I get your point but I wasn't exactly in favour of compulsion anyway.
 

Alex321

Guru
Location
South Wales
Personally, I don't like the idea of any medical treatment being compulsory. :sad:
It isn't being made compulsory.

It is being made a condition of employment in certain positions. While I am still not entirely comfortable with even that level of requirement, I can understand it, and I really don't understand why anybody working in those positions who is medically fit to have the vaccination would not do so.
 

Profpointy

Legendary Member
NHS workers are required to be fully up to date with training, competencies etc. Having a jab should be no different. It's part of safeguarding patients against harm.
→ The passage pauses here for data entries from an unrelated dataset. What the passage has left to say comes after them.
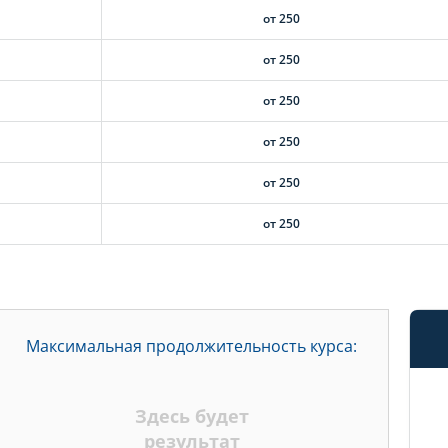
от 250
от 250
от 250
от 250
от 250
от 250
Максимальная продолжительность курса:
Здесь будет
результат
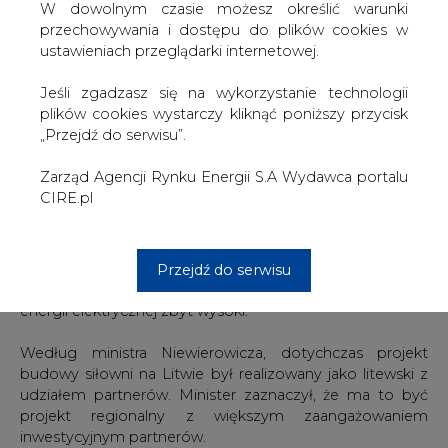
W dowolnym czasie możesz określić warunki
czekają na nasz sygnał. W przyszłym tygodniu odbędą
przechowywania i dostępu do plików cookies w
się pewne spotkania" - powiedział premier.
ustawieniach przeglądarki internetowej.
Butkeviczius przypomniał, że Polska ws. udziału w
Jeśli zgadzasz się na wykorzystanie technologii
budowie siłowni na Litwie "zrobiła pauzę", i że rozmawiali
plików cookies wystarczy kliknąć poniższy przycisk
o tym premierzy Polski i Litwy podczas spotkania w
„Przejdź do serwisu”.
Warszawie w lutym br.
Zarząd Agencji Rynku Energii S.A Wydawca portalu
W poniedziałek litewski centrolewicowy rząd, po
CIRE.pl
zapoznaniu się z wnioskami grupy roboczej
przygotowującej narodową strategię energetyczną,
oznajmił, że Litwa nie może zrealizować projektu budowy
Wisagińskiej Elektrowni Atomowej, który przygotował
Przejdź do serwisu
poprzedni prawicowy rząd, gdyż koszt własny produkcji
energii elektrycznej zbyt wysoki.
Według ministra Niewierowicza, dotychczas projekt
budowy siłowni na Litwie był realizowany jako litewski z
udziałem partnerów. Minister zaznaczył, że ma to być
projekt regionalny z większym zaangażowaniem
inwestycyjnym partnerów.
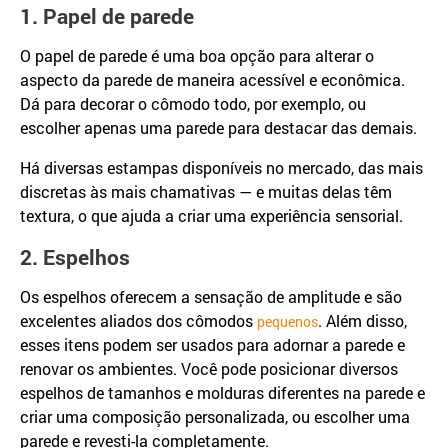
1. Papel de parede
O papel de parede é uma boa opção para alterar o
aspecto da parede de maneira acessível e econômica.
Dá para decorar o cômodo todo, por exemplo, ou
escolher apenas uma parede para destacar das demais.
Há diversas estampas disponíveis no mercado, das mais
discretas às mais chamativas — e muitas delas têm
textura, o que ajuda a criar uma experiência sensorial.
2. Espelhos
Os espelhos oferecem a sensação de amplitude e são
excelentes aliados dos cômodos
. Além disso,
pequenos
esses itens podem ser usados para adornar a parede e
renovar os ambientes. Você pode posicionar diversos
espelhos de tamanhos e molduras diferentes na parede e
criar uma composição personalizada, ou escolher uma
parede e revesti-la completamente.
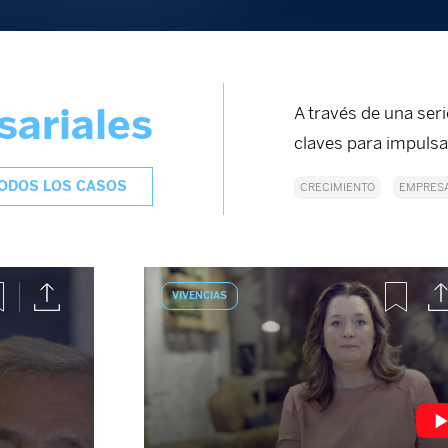
sariales
A través de una ser
claves para impulsa
ODOS LOS CASOS
CRECIMIENTO
EMPRES
VIVENCIAS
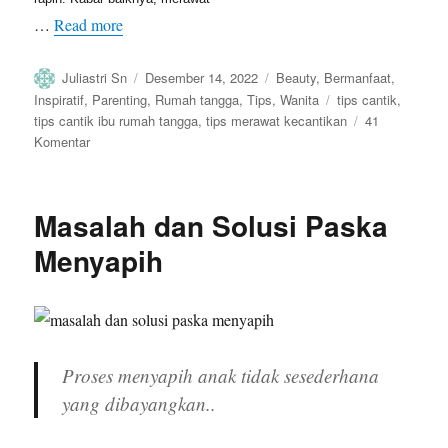
…
Read more
Author
Posted
Categories
Juliastri Sn
Desember 14, 2022
Beauty
,
Bermanfaat
,
on
Tags
Inspiratif
,
Parenting
,
Rumah tangga
,
Tips
,
Wanita
tips cantik
,
tips cantik ibu rumah tangga
,
tips merawat kecantikan
41
pada
Komentar
Tips
Cantik
Ibu
Masalah dan Solusi Paska
Rumah
Tangga
Menyapih
Proses menyapih anak tidak sesederhana
yang dibayangkan..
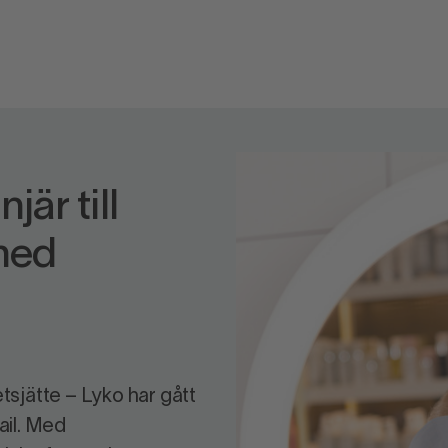
jär till
med
etsjätte – Lyko har gått
tail. Med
Quite - an anti vax health worker is in effect someone who doesn't believe in modern medicine. A view completely incompatible with the role surely. It's equivalent to not believing in germs, or cancer, or not doing the treatment the doctor asks for because they don't believe in it
 

Punkawallah

Über Member
Health service workers joined knowing that vaccinations were a requirement. Goal posts are being moved after they have performed their jobs ‘heroically’. If your contract of work was changed without your consent and you were sacked it would be a case for ‘constructive/unfair dismissal’. I can see a few tribunals if push cones to shove.
 

winjim

Smash the cistern
That seems uncharacteristically negative.
If you disregard the lack of leadership from Boris for a moment, what are your objections to vaccinating frontline health workers?

To a certain extent I think that hand-washing, mask-wearing and daily testing are more important, but if there is evidence to suggest vaccination also helps, then why not? Would be good to see that evidence, and whether the expected difference would be trivial or non-trivial.

My 12 year old is at increased risk of covid complications, yet due to medical history is also at risk of severe/fatal reaction to vaccination, so I can see both side of the argument - yet I have no objection to mandating vaccinations as long as medical exemptions can be accommodated.
There are those who might take issue with your description of that post as 'uncharacteristically negative'.

Who are you describing as a 'frontline health worker'?